--- START ---

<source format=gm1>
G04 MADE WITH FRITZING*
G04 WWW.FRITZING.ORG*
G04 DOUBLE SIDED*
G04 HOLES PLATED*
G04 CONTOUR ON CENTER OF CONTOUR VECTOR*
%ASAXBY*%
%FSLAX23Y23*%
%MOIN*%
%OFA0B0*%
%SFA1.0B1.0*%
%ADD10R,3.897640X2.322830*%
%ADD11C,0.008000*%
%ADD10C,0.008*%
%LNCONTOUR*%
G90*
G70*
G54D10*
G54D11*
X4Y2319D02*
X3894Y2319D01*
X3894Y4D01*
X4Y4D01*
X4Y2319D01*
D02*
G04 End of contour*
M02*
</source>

--- END ---
--- START ---

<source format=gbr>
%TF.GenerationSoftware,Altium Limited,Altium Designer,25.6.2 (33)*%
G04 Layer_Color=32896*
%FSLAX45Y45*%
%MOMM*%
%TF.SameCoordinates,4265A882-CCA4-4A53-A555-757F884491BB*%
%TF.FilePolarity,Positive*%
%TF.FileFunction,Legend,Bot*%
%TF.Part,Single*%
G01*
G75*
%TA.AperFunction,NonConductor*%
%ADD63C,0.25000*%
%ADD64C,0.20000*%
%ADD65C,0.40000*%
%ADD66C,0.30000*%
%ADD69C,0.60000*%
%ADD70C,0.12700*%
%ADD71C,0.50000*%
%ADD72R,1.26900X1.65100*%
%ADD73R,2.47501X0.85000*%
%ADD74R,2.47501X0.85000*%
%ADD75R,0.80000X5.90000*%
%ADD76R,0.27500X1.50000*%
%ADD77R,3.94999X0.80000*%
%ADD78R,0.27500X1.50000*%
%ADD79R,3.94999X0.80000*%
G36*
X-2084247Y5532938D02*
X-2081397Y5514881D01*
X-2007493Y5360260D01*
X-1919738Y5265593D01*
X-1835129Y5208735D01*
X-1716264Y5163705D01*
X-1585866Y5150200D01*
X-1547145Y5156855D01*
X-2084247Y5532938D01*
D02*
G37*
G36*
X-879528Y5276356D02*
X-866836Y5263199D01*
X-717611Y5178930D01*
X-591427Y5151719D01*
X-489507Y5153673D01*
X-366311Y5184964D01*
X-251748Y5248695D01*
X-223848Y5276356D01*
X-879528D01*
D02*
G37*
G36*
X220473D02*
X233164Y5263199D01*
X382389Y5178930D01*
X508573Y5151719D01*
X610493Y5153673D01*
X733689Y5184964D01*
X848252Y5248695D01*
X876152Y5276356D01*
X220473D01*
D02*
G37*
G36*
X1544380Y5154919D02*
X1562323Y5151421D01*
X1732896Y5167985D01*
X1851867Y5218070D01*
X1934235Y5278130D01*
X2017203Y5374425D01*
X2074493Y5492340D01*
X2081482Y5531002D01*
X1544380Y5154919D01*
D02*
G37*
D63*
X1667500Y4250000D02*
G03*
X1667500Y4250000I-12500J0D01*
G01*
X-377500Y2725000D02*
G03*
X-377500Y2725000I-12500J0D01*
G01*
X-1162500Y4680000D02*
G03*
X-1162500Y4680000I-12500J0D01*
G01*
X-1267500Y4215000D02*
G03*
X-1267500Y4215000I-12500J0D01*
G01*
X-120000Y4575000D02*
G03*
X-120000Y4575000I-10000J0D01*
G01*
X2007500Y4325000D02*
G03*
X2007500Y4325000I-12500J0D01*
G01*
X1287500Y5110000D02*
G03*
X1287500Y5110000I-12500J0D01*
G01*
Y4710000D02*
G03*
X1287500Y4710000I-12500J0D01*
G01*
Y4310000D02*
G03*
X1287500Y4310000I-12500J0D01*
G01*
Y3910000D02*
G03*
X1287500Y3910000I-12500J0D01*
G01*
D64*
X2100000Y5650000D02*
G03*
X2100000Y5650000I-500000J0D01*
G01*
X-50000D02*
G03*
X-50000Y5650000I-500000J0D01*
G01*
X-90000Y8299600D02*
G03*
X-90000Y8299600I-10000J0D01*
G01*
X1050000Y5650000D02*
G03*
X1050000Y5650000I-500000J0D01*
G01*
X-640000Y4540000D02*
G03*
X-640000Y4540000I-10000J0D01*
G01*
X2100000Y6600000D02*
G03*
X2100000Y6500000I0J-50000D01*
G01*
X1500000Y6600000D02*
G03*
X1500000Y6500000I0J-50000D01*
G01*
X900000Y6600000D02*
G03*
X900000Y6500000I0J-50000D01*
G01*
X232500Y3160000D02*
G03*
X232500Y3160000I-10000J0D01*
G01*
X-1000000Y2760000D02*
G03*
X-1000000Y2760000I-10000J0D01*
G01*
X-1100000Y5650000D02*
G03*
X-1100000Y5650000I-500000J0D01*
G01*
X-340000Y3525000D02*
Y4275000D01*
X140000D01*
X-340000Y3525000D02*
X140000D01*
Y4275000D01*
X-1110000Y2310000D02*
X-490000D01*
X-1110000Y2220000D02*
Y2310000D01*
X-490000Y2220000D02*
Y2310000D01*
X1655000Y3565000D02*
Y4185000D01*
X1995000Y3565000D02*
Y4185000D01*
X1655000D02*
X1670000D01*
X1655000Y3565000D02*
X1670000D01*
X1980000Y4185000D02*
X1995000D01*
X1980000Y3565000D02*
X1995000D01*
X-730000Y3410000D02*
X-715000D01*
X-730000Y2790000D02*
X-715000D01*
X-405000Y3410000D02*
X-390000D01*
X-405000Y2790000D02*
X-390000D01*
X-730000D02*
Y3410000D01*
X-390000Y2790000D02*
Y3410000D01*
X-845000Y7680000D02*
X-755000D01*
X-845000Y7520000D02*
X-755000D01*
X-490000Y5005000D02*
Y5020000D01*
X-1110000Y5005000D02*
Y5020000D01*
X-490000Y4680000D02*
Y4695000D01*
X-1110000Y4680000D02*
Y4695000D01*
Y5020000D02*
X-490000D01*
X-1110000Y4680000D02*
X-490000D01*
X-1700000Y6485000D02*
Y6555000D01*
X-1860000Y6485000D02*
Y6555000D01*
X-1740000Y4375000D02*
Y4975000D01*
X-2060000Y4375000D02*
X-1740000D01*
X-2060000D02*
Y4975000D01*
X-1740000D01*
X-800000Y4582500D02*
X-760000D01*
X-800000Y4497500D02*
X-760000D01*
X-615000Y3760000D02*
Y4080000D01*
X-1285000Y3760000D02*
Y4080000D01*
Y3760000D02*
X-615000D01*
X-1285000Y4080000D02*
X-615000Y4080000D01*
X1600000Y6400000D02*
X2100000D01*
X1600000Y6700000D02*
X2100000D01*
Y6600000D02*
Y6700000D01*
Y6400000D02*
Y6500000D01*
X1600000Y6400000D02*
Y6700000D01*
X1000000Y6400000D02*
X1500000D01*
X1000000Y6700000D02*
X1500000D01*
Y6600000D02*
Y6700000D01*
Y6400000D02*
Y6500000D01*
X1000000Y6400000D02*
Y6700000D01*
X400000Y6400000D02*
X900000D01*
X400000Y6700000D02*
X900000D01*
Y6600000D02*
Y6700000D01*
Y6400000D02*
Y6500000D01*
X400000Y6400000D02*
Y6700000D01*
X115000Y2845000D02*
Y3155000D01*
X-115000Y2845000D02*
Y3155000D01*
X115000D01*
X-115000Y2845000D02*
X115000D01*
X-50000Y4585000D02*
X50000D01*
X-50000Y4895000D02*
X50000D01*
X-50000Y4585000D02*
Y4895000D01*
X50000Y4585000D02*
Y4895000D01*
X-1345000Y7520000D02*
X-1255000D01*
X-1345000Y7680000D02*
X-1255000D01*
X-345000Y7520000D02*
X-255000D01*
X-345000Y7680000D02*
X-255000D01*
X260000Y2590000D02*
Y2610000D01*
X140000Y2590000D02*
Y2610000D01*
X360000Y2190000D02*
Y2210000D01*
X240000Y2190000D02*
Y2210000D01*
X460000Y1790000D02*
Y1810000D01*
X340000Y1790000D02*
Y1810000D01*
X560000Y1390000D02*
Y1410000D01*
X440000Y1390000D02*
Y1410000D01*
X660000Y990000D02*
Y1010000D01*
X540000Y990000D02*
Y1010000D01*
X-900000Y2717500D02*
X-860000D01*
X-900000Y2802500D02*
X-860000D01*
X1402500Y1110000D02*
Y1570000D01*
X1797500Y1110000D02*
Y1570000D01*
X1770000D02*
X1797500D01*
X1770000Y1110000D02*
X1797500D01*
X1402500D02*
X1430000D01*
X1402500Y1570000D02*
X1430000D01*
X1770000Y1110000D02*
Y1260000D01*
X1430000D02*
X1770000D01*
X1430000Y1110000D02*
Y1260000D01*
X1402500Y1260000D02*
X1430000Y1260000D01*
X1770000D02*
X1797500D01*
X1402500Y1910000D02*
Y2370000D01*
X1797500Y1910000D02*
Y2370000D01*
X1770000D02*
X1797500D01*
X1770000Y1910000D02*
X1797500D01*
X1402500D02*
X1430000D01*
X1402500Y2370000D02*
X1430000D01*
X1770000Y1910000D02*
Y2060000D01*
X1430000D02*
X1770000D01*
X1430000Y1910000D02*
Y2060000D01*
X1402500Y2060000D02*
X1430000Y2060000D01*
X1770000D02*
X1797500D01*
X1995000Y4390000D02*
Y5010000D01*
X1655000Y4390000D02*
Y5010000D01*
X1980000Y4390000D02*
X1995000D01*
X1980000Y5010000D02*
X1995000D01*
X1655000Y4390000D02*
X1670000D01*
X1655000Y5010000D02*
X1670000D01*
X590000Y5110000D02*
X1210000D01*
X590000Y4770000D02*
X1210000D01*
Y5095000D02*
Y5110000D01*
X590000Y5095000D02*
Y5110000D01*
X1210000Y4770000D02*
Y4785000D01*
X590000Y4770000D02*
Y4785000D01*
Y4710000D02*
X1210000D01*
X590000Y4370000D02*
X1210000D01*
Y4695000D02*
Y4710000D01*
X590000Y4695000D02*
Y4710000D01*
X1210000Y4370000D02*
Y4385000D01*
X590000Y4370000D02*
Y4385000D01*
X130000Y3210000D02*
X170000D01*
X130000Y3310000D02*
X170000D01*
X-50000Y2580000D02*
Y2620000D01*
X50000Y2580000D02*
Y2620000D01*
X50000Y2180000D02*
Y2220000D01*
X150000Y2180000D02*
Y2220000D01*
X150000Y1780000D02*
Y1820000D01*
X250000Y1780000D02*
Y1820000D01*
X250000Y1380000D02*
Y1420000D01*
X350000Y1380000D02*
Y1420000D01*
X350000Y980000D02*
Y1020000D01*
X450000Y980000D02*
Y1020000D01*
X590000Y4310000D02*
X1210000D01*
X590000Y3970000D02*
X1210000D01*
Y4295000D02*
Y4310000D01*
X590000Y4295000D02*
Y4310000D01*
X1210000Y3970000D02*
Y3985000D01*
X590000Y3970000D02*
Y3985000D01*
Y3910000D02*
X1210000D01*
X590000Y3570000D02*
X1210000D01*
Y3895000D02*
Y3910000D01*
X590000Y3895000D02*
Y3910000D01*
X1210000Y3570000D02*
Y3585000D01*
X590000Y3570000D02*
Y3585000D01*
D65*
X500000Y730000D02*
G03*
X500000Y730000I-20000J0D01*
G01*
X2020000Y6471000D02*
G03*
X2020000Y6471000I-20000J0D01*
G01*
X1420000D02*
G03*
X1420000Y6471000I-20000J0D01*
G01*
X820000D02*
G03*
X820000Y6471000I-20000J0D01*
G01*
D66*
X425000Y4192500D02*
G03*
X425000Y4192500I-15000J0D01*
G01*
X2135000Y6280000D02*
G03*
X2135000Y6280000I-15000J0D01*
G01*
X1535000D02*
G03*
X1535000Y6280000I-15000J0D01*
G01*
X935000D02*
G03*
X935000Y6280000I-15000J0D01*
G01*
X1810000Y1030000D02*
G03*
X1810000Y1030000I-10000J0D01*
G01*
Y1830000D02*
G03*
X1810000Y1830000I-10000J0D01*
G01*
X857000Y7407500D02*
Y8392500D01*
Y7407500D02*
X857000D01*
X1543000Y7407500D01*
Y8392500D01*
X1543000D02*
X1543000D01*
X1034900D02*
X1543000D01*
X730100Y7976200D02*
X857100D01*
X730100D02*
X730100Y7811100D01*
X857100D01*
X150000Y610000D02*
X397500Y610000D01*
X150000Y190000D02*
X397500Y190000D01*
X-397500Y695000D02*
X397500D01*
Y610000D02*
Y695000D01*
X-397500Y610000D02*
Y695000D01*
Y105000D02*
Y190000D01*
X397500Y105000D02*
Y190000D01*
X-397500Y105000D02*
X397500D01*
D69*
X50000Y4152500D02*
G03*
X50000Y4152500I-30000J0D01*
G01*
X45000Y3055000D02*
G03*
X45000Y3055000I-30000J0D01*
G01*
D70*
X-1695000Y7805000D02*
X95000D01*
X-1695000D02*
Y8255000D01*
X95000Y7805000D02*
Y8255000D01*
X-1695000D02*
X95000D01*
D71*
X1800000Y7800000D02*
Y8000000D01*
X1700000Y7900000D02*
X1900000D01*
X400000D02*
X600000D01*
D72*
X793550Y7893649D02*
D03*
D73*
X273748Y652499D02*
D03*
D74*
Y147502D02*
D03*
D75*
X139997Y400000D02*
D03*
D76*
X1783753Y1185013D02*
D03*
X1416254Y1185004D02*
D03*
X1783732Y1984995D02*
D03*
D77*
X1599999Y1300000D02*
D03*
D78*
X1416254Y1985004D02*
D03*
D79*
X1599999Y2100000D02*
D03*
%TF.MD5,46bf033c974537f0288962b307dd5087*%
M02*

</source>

--- END ---
--- START ---

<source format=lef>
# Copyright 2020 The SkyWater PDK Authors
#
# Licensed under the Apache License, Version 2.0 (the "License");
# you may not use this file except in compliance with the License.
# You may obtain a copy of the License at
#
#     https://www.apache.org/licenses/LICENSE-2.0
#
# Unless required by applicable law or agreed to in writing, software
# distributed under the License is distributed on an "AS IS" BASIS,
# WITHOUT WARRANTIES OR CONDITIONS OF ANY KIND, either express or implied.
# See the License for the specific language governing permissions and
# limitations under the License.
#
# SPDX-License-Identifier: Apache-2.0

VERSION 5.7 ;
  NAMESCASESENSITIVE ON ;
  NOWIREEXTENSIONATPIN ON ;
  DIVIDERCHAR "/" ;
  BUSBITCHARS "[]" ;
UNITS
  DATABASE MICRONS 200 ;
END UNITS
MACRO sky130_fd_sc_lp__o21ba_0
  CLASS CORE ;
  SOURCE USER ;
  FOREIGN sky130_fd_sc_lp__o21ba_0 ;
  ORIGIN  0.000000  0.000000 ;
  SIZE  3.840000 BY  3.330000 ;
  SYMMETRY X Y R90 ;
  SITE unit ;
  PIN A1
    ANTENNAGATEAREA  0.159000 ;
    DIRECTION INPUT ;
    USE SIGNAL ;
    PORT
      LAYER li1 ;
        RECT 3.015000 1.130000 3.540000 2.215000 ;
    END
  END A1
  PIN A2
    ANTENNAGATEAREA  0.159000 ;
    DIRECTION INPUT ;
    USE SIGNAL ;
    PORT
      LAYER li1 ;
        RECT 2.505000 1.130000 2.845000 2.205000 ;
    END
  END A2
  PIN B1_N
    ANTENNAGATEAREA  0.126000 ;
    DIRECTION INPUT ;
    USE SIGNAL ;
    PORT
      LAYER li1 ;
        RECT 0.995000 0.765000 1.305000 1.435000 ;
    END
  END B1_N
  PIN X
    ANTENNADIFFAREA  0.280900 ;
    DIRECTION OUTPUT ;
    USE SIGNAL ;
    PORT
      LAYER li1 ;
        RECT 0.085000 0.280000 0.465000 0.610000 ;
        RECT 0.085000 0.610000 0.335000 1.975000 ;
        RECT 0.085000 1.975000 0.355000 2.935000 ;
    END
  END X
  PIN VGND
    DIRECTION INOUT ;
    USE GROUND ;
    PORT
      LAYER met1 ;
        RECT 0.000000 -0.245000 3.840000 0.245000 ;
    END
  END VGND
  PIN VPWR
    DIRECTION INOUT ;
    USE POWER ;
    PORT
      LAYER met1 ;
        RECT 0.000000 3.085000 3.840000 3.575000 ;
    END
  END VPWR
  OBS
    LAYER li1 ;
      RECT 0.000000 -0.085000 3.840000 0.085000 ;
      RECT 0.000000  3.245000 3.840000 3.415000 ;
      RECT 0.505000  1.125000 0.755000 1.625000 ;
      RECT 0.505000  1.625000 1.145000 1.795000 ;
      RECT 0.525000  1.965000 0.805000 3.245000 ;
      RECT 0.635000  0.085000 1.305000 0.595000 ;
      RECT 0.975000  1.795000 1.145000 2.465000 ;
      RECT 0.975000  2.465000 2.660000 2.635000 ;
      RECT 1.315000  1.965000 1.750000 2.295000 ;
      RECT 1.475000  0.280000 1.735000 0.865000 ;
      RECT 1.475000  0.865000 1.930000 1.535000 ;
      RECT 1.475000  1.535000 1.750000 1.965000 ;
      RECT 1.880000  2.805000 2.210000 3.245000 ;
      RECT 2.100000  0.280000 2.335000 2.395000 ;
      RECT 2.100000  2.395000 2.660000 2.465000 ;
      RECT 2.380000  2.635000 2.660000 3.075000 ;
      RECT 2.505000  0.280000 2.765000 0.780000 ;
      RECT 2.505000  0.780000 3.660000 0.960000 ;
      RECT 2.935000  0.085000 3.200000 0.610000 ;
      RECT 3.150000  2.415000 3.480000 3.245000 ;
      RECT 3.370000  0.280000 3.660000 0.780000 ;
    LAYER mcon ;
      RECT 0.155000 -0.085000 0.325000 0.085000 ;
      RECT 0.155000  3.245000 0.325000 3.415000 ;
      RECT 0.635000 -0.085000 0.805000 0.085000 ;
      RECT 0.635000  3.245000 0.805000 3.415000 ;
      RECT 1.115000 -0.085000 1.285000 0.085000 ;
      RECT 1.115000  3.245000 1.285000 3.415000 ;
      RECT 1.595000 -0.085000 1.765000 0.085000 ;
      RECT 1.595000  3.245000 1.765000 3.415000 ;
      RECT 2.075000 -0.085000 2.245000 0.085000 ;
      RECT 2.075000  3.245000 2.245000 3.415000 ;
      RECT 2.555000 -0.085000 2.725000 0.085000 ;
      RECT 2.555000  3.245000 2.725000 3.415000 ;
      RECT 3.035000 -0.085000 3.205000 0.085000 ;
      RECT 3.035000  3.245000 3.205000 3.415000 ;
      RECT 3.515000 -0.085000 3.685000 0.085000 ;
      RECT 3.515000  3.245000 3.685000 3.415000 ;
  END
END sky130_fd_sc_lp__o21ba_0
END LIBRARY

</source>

--- END ---

* **WHAT TO DO**
Show each line of the material above where "format" occurs.

* **SOLUTION**
<source format=gm1>
<source format=gbr>
<source format=lef>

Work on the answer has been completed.